Dr Brereton’s opinion is supported by the other evidentiary material before the Court and upon which he relied in forming his opinion. It is unnecessary to analyse this material in detail. It is sufficient to say that I have undertaken an independent consideration of that evidence and I am satisfied it supports Dr Brereton’s opinion.
Further, I reject the respondent’s submission that an extended supervision order is unnecessary on the basis that given the supervisory measures already in place, the respondent does not currently, or in the foreseeable future, pose an appreciable risk to the community. I do not accept that the respondent’s classification as a registerable offender, serious registerable offender and participant in the Offender Management Plan means he is currently subject to strict reporting and monitoring conditions as a consequence of which he does not pose an appreciable risk to the safety of the community.
In my view there are lacunae between the existing supervision, which is the result of the Offender Management Plan and the monitoring conditions under the CSOR Act, and the conditions the Attorney-General seeks to have imposed pursuant to an extended supervision order. The existing measures will not prevent or prohibit the respondent from associating, having contact with, communicating or attempting to communicate with children, or being in places where they congregate. This is critical given the opportunistic nature of his offending. In addition, the existence of reporting conditions are unlikely to prevent the respondent from reoffending. In my view, the terms and conditions of an extended supervision order are necessary to protect the community.
In summary, I am satisfied that the evidence establishes that without the respondent being subject to an extended supervision order, he poses an appreciable risk to the safety of the community. Even if the risk is low, it is appreciable. Giving paramount consideration to the safety of the community, I grant the Attorney-General’s application for the making of an extended supervision order.
That leaves the question of the duration of the order. Pursuant to s 12(1)(b), once an extended supervision order takes effect it remains in force for a period of five years or such lesser period as is determined by the Court and specified in the order.

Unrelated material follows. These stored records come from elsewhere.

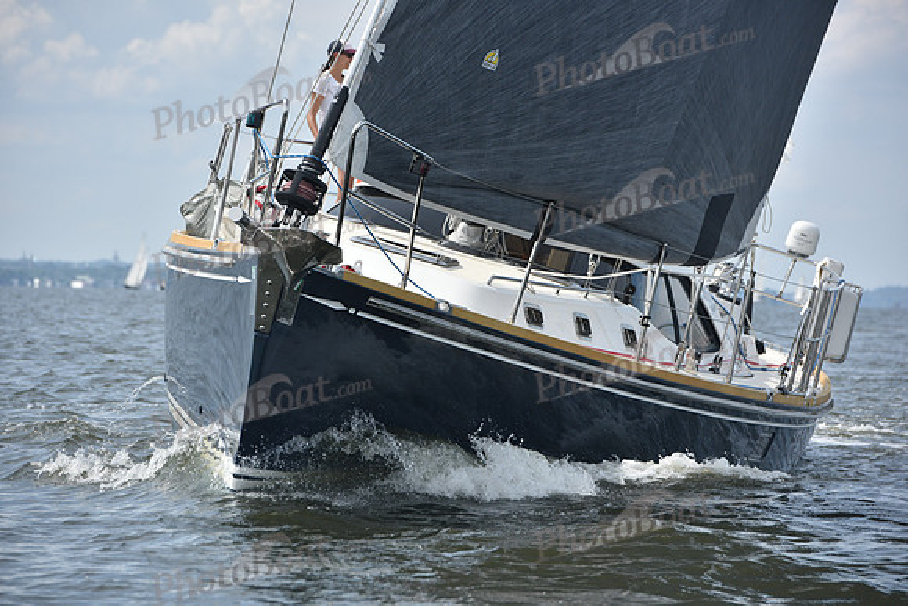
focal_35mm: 200
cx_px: 454
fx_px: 5045
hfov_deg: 10.3
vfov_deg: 6.9
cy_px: 303
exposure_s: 1/1600
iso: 320
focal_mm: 200
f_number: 7.1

The respondent submits that in circumstances where the Court is to make an order it should do so for a period of less than five years having regard to the respondent’s compliance with his obligations as a registerable offender and a serious registerable offender under the CSOR Act, his compliance with the interim supervision order and his participation in the Offender Management Plan, including the obligation at all times to wear a tracking device.

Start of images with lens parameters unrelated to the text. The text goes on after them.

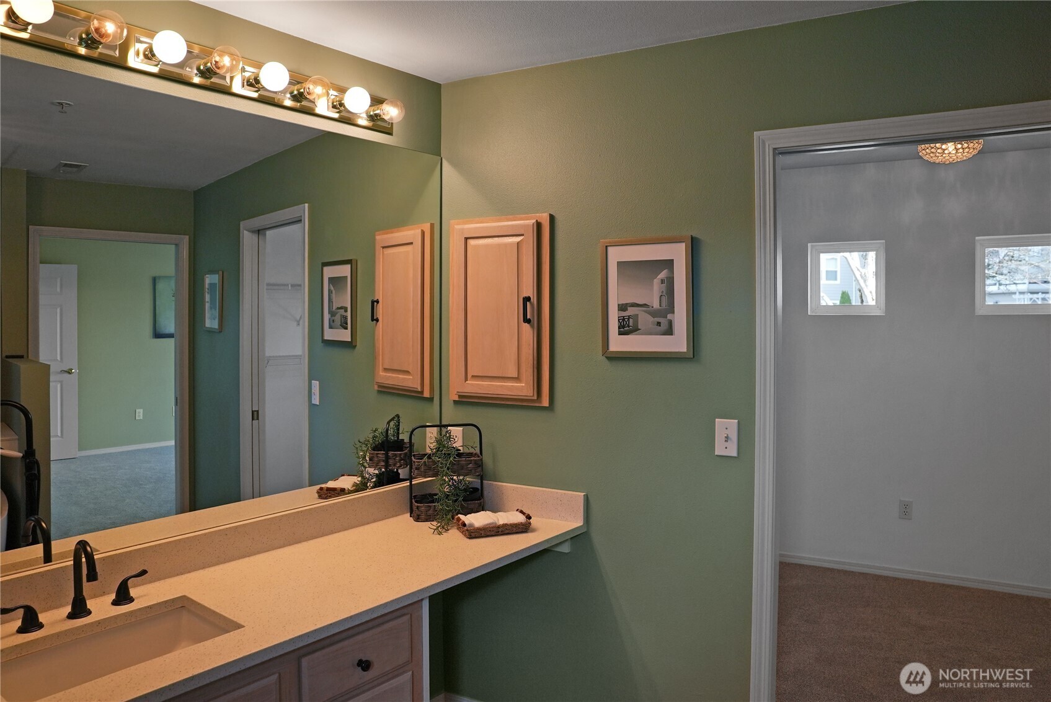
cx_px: 526
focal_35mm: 24
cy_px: 351
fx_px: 701
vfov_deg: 53.2
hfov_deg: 73.7
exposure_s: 1/80
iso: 800
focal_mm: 24
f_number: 6.3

In all the circumstances I consider it appropriate that there should be a review of the terms of the order sooner than five years. I consider that three years is appropriate. That will permit the Court to review whether the respondent’s behaviour necessitates a continuation of the extended supervision order beyond that time. In reaching this conclusion I consider it important that the interference with the respondent’s personal liberty should not occur any longer than is necessary to ensure the safety of the community. I consider a three year period of operation of the extended supervision order, which if necessary can be renewed, strikes the appropriate balance between protecting the community from the risk of the respondent reoffending and the protection of the respondent’s common law rights of personal liberty and freedom of movement. The making of the order for a period of three years will limit the infringement of those rights and freedoms to the extent necessary to ensure the safety of the community.
Conclusion
I make an extended supervision order for a period of three years commencing from this date in accordance with the terms and conditions annexed hereto.